子供の頃近所の人たちとよくバーベキューをしていた。地区の運動会の後や夏祭りの夕方、みんなで冷蔵庫の中のものを持ち寄って焼いて食べていた。キャベツにくるんだソーセージは肉汁が良い感じでキャベツに染みて美味しかった。締めの焼きそばは結局みんなお腹一杯になって罰ゲームみたいなカリカリを器に装って翌日の朝ごはん用に持ち帰ったっけ。今思うと子供の頃住んでいた村は貧しかったんだと思う。スーパーは週に二回の販売車だったし、小学校も片道一時間の山越え。雨の日は危ないからお休みして、そうそう修学旅行はみんなでジャージ。緑色のジャージでテーマパークを一列行進してたわ。引率の校長先生がピリピリしてて、やたら点呼をとりたがって担任の先生がげんなりしてたんだ。笑えるよね。


「丁度良かったわ。あなた」


「やぁ、良いタイミングだよ。火も落ち着いてきたからいつでも始められるよ。」


うっわ。この人も大きい。

領主様と良い勝負かな。

領主様の朱色の前髪が風に揺れてチラチラとピンク色の瞳が覗く。領主様は御自分の瞳の色を気にしているようだけど、派手な髪の色の方がずーっと気になると思うのですよ。手を伸ばして前髪を撫でてみる。サラサラだね。染色では無さそう。石造りのバーベキュセットの前に居る人の髪も空色とか。この世界の人たちはなかなかにカラフルさんですなぁ。


「ハル様。主様が困っておられます」


ん? あ、前髪摘まんだままでした。サッサッサと。

「ご免なさい。この世界の人たちの髪の色が綺麗だなぁって思っちゃって。勝手に触ってご免なさい」


「あ、イヤ、うん。」


ちょっと対応に困る返しだけど、怒ってなさそうだから良しとしましょう。


「ハハ……。これは面白いものを見られましたな。フィーナ。僕のこと紹介してくれないかい。」


「あら、ご免なさい。ハル様、此方 わたくしの連れ合いですの。民の者ですが良しなに引き回してあげてくださいませ。」


民の者は貴族じゃないってことかな? 女性で伯爵を継いでいるってことだからお婿さんだね。
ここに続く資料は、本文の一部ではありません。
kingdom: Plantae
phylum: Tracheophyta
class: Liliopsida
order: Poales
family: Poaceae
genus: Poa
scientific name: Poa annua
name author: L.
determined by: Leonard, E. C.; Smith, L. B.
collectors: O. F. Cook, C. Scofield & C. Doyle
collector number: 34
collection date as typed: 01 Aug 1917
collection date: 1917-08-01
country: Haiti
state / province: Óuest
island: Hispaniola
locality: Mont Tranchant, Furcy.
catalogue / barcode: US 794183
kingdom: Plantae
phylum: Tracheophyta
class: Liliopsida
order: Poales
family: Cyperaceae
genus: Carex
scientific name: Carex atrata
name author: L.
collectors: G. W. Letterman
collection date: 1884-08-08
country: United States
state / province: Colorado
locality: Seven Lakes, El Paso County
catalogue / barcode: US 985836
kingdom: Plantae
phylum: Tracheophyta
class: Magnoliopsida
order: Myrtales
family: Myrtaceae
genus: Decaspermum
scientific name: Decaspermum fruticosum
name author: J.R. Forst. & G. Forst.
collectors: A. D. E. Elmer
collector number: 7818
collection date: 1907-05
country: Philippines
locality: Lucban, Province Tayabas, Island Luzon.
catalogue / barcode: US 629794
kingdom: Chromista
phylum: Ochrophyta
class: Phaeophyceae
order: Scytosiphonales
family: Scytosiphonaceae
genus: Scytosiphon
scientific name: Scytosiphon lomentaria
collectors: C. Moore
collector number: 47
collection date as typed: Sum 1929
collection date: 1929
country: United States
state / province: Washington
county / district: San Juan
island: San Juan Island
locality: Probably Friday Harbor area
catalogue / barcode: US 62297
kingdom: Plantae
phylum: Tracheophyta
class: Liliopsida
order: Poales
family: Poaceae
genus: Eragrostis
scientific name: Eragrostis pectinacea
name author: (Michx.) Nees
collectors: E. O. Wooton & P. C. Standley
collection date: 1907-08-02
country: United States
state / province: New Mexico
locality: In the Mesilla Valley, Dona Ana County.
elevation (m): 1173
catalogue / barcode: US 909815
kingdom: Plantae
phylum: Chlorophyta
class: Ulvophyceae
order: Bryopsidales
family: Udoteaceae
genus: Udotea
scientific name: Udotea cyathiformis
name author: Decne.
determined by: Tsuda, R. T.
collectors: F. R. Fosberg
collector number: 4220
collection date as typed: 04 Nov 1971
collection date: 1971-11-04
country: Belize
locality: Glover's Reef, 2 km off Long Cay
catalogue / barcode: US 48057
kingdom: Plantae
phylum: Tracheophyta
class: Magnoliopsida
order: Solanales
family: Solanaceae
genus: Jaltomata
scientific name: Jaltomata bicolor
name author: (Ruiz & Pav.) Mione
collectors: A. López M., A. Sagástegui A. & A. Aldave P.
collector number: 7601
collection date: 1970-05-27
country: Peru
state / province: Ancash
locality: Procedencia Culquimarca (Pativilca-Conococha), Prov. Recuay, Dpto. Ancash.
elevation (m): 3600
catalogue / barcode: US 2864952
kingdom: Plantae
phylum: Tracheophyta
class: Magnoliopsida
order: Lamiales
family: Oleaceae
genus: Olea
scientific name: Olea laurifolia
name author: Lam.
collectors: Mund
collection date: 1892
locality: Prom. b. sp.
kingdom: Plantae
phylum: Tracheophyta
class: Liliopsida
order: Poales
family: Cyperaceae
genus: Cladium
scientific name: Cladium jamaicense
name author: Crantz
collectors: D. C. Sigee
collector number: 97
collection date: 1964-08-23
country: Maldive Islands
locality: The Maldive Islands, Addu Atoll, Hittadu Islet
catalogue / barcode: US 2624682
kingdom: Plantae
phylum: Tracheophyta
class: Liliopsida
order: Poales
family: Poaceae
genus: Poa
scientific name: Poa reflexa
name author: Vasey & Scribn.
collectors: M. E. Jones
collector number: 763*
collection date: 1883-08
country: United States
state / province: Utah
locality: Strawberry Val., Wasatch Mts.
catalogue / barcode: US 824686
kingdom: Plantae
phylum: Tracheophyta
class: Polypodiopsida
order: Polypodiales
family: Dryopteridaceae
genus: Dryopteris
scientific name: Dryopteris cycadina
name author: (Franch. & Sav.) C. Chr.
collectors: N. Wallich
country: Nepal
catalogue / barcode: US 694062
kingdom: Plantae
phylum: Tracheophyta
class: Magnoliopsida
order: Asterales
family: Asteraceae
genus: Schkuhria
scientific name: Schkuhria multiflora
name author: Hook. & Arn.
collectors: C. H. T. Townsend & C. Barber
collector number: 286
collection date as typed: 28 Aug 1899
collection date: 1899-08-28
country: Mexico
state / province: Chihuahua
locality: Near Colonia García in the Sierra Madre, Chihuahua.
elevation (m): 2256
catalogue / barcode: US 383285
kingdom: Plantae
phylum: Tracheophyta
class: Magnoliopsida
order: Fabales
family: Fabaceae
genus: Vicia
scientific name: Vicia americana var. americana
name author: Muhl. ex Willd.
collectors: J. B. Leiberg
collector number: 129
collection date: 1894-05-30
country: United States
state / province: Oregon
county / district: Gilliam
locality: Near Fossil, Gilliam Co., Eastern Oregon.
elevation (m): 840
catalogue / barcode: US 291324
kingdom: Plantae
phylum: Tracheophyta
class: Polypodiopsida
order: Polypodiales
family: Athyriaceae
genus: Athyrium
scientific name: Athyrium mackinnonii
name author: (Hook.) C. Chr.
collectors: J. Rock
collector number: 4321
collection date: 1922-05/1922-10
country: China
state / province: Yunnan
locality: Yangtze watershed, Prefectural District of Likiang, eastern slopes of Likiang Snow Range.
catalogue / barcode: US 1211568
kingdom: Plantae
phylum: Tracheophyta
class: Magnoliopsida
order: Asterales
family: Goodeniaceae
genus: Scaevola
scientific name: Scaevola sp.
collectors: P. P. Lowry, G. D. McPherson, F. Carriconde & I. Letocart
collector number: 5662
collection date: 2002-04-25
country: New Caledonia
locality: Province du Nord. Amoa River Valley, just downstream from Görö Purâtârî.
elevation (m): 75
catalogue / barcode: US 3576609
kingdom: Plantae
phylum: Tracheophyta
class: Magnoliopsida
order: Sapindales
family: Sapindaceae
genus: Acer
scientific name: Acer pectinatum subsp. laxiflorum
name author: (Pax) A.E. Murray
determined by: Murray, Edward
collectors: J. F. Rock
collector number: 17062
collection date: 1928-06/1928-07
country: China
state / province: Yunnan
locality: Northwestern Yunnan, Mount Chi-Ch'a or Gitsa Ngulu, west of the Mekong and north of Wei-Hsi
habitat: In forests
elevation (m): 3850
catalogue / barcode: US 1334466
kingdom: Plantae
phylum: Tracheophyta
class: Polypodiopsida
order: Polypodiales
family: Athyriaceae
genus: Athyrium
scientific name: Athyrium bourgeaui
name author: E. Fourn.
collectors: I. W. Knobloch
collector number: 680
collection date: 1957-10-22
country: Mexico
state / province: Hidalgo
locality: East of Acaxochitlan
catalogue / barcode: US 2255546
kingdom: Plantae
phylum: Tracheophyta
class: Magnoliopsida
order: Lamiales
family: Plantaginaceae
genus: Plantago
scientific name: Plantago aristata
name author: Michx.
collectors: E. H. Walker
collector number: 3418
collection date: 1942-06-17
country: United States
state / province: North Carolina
「初めまして。ヴィサワーゴ公爵様カザフス領にてお世話になっていますハルです。今日はナビファス伯爵様の牧場に見学させていただきに来ました。とても楽しい時間を過ごさせていただいています。有り難う御座います。」


お子ちゃま抱っこだけど挨拶できたよ。やっぱり生温い視線をもらったけどね。わたしは悪くないはず。苦情はこの何でか知らないけどドヤ顔してる男に言っとくれ。


「ご丁寧な挨拶、プッ、あ、ありがとぅ、ございま、、プッハァー。何でジェレッドが どうだ みたいな顔になってるわけ? おかしいでしょ」



うん。なんか色々おかしいけど、バーベキュは楽しかったから良しとしましょう。


あ、ワイバーン ちゃんと見せて貰ってない‼


そう気が付いたのは翌朝になってからなのでした……。